*Tâche demandée 1*
Modifie les lignes du listing en commençant à celle qui contient "name author: (Jacq.) Schott" et en t'arrêtant après celle qui contient "name author: A. Gray" : remplace "locality" par "site" et laisse tout le reste intact. Ne donne que ces lignes.
──────── Extrait
Il se propose également d'ouvrir de nouvelles pistes de réflexion et d'autres perspectives pour passer à une autre phase du débat sur la différence qui viserait à lier l'orientation politique fondée sur la différence culturelle à une politique d'égalité sociale.
Pour privilégier un échange fructueux entre chercheurs/res, que la langue de Georges Sand unit, nous proposons au débat les axes suivants qui intègrent les dimensions sociale, économique, culturelle et politique et interrogent les aspects théoriques, méthodologiques et pratiques du féminisme, pour la simple raison que ce sont les femmes, leur statut et leur condition, qui sont au coeur même de tous les débats de société.
Les axes du 5° congrès
1er Axe: Le féminisme en évolution: approche historique
- Du féminisme au genre: continuité ou rupture?
2ème Axe: le féminisme entre universalisme et revendication identitaire
- Féminisme et religion: que dire des femmes musulmanes se réclamant du courant féministe?
- Féminisme et laïcité: le féminisme doit-il être toujours laïc?
3° Axe: Le féminisme au service de quel développement?
- Féminisme et développement: le développement peut-il composer avec les inégalités de genre?
- Féminisme et alter-mondialisme: Quels combats possibles ensemble?
4° Axe: Féminisme et modernité
- La modernité en tant que dynamique de changement entretient des relations importantes avec le féminisme, faut-il accepter que l'accès à la modernité soit le même pour tous et toutes ou bien des voies différentes sont elles possibles?
5° Axe: Féminisme et démocratie: la démocratie a-t-elle toujours été au service des intérêts des femmes?
6° Axe: la recherche féministe est-elle toujours au service de l'action des mouvements des femmes?
────────────────
──────── Extraits de données
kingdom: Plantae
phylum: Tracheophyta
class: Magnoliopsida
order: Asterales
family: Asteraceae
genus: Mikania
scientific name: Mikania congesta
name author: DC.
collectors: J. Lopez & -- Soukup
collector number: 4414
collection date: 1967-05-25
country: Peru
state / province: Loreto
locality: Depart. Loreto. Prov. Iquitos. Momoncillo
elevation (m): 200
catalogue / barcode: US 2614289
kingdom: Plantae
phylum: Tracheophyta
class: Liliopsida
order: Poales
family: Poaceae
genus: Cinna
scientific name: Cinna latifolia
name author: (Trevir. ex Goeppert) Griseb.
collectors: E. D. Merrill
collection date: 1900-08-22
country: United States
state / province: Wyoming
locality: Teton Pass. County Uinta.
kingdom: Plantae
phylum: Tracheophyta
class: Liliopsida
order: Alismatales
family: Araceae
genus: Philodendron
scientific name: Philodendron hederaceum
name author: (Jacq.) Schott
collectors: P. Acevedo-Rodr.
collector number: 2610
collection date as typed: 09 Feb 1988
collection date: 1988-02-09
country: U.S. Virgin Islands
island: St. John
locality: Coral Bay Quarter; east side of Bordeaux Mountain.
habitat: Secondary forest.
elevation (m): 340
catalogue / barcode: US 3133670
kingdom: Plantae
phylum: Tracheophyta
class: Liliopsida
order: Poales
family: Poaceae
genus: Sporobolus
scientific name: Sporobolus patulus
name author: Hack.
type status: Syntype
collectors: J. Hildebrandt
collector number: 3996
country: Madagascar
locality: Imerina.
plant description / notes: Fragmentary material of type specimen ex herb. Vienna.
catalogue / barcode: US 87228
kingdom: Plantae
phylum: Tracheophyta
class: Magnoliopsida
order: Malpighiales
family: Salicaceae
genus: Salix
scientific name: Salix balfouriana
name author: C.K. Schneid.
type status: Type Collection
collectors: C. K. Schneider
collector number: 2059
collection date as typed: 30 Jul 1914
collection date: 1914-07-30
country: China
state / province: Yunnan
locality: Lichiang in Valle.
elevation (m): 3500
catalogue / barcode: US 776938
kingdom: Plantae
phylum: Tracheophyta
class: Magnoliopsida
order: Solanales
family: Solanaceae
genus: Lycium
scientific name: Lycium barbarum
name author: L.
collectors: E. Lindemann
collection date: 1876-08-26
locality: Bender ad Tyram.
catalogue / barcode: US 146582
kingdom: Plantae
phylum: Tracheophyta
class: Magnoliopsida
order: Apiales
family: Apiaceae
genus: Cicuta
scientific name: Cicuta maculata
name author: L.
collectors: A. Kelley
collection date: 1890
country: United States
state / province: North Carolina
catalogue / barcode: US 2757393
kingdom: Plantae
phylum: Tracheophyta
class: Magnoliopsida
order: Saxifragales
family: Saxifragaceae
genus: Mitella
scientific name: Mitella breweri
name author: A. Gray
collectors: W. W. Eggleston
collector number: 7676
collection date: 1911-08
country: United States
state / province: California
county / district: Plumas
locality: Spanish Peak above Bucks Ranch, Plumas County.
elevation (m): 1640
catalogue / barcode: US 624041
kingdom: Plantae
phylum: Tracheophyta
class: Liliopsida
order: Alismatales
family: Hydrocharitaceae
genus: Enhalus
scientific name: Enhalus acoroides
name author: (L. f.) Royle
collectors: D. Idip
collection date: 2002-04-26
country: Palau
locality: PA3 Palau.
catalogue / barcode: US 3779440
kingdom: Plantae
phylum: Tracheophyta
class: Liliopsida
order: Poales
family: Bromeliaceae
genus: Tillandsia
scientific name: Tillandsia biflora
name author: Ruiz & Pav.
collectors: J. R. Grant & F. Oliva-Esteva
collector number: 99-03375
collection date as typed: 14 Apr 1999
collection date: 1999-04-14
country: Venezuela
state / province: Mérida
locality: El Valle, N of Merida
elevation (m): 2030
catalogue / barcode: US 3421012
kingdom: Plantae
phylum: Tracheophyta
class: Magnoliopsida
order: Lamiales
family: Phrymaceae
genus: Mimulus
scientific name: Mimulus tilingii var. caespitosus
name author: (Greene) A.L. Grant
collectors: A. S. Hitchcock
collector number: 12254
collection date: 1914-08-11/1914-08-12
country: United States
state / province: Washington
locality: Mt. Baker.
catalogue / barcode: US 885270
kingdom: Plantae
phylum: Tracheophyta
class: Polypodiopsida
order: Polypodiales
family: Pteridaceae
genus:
────────────────
*Tâche demandée 2*
Recopie mot pour mot le passage de l'extrait qui commence aux mots "- Féminisme et alter-mondialisme: Quels" et s'arrête après les mots "sont elles possibles?".

*Réponse 1*
name author: (Jacq.) Schott
collectors: P. Acevedo-Rodr.
collector number: 2610
collection date as typed: 09 Feb 1988
collection date: 1988-02-09
country: U.S. Virgin Islands
island: St. John
site: Coral Bay Quarter; east side of Bordeaux Mountain.
habitat: Secondary forest.
elevation (m): 340
catalogue / barcode: US 3133670
kingdom: Plantae
phylum: Tracheophyta
class: Liliopsida
order: Poales
family: Poaceae
genus: Sporobolus
scientific name: Sporobolus patulus
name author: Hack.
type status: Syntype
collectors: J. Hildebrandt
collector number: 3996
country: Madagascar
site: Imerina.
plant description / notes: Fragmentary material of type specimen ex herb. Vienna.
catalogue / barcode: US 87228
kingdom: Plantae
phylum: Tracheophyta
class: Magnoliopsida
order: Malpighiales
family: Salicaceae
genus: Salix
scientific name: Salix balfouriana
name author: C.K. Schneid.
type status: Type Collection
collectors: C. K. Schneider
collector number: 2059
collection date as typed: 30 Jul 1914
collection date: 1914-07-30
country: China
state / province: Yunnan
site: Lichiang in Valle.
elevation (m): 3500
catalogue / barcode: US 776938
kingdom: Plantae
phylum: Tracheophyta
class: Magnoliopsida
order: Solanales
family: Solanaceae
genus: Lycium
scientific name: Lycium barbarum
name author: L.
collectors: E. Lindemann
collection date: 1876-08-26
site: Bender ad Tyram.
catalogue / barcode: US 146582
kingdom: Plantae
phylum: Tracheophyta
class: Magnoliopsida
order: Apiales
family: Apiaceae
genus: Cicuta
scientific name: Cicuta maculata
name author: L.
collectors: A. Kelley
collection date: 1890
country: United States
state / province: North Carolina
catalogue / barcode: US 2757393
kingdom: Plantae
phylum: Tracheophyta
class: Magnoliopsida
order: Saxifragales
family: Saxifragaceae
genus: Mitella
scientific name: Mitella breweri
name author: A. Gray

*Réponse 2*
- Féminisme et alter-mondialisme: Quels combats possibles ensemble?
4° Axe: Féminisme et modernité
- La modernité en tant que dynamique de changement entretient des relations importantes avec le féminisme, faut-il accepter que l'accès à la modernité soit le même pour tous et toutes ou bien des voies différentes sont elles possibles?